Extrait du document:
· · · ·

Au terme de ce temps de carême, nous arrivons au Triduum Pascal, « un espace de trois jours », qui va de la messe du soir du Jeudi Saint au dimanche de Pâques inclus. C’est le sommet d’où découle notre foi. La liturgie de ces trois jours est marquée par la Sainte Cène, la Passion et la Mort du Christ, le Silence du Tombeau, la Résurrection. Revivre ces temps forts peut nourrir notre vie spirituelle, notre vie intérieure.
La messe du Jeudi Saint commémore la Sainte Cène.
C’est le dernier repas que le Christ a partagé avec ses disciples. C’est l’institution de l’Eucharistie et du Sacerdoce. Au cours de ce repas, Jésus lave les pieds de ses disciples. Le prêtre reprend ce geste pour faire mémoire du Christ mais aussi pour signifier et se rappeler qu’il se dispose toujours à servir Jésus et son Église dans la foi et l’humilité. Ce qu’il entend à nouveau et qui l’interpelle, lui et chacun de nous aussi, c’est le « Faites ceci en mémoire de moi ». En effet, communier avec Jésus c’est vivre le sacrement de l’Eucharistie et en témoigner dans le service gratuit du frère et de la sœur. En ce carême, prenons la mesure de notre rapport à la communion, pendant la messe et au service, dans l’humilité que le Christ nous demande pour le prochain (Cf. Jn 13, 12-15). Le dépouillement de l’autel, la croix voilée ou enlevée à la fin de cette célébration, contrastent bien avec la solennité du début. C’est le dépouillement de Jésus qui entre dans sa passion. L’oraison d’adoration du Saint-Sacrement montre bien ce lien fort entre le Jeudi Saint et le Vendredi Saint. L’Église y prie en ces termes : « Seigneur Jésus-Christ, dans cet admirable sacrement, tu nous as laissé le mémorial de ta passion… »

· · · ·

Données extraites:

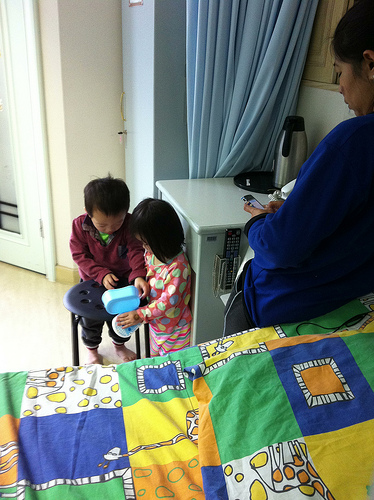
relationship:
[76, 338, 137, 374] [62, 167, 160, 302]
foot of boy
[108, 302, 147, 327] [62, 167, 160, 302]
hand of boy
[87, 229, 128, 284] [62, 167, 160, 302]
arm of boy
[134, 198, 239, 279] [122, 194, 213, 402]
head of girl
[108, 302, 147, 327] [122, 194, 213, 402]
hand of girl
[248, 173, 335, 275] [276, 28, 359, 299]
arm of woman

· · · ·

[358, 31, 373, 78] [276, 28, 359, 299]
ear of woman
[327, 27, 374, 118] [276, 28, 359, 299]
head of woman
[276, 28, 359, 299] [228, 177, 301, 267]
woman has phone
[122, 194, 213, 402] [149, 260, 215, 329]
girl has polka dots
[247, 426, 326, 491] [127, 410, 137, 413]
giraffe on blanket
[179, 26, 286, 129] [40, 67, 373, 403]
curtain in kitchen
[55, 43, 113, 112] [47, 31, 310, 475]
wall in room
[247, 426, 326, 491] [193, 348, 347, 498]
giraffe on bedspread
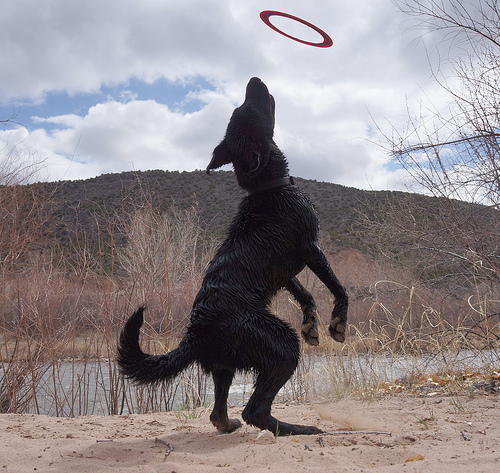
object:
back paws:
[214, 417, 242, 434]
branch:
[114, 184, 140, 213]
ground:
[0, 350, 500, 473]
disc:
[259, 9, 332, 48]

· · · ·

Travail à faire:
• 1. Recopiez fidèlement le passage du texte sur le Triduum pascal qui commence aux mots « Au terme de » et se termine après les mots « la Sainte Cène. ».
• 2. Énumérez tous les jours nommés dans le texte sur le Triduum pascal.

Résultats finaux:
• 1.
Au terme de ce temps de carême, nous arrivons au Triduum Pascal, « un espace de trois jours », qui va de la messe du soir du Jeudi Saint au dimanche de Pâques inclus. C’est le sommet d’où découle notre foi. La liturgie de ces trois jours est marquée par la Sainte Cène, la Passion et la Mort du Christ, le Silence du Tombeau, la Résurrection. Revivre ces temps forts peut nourrir notre vie spirituelle, notre vie intérieure.
La messe du Jeudi Saint commémore la Sainte Cène.

• 2.
Jeudi Saint
Vendredi Saint
dimanche de Pâques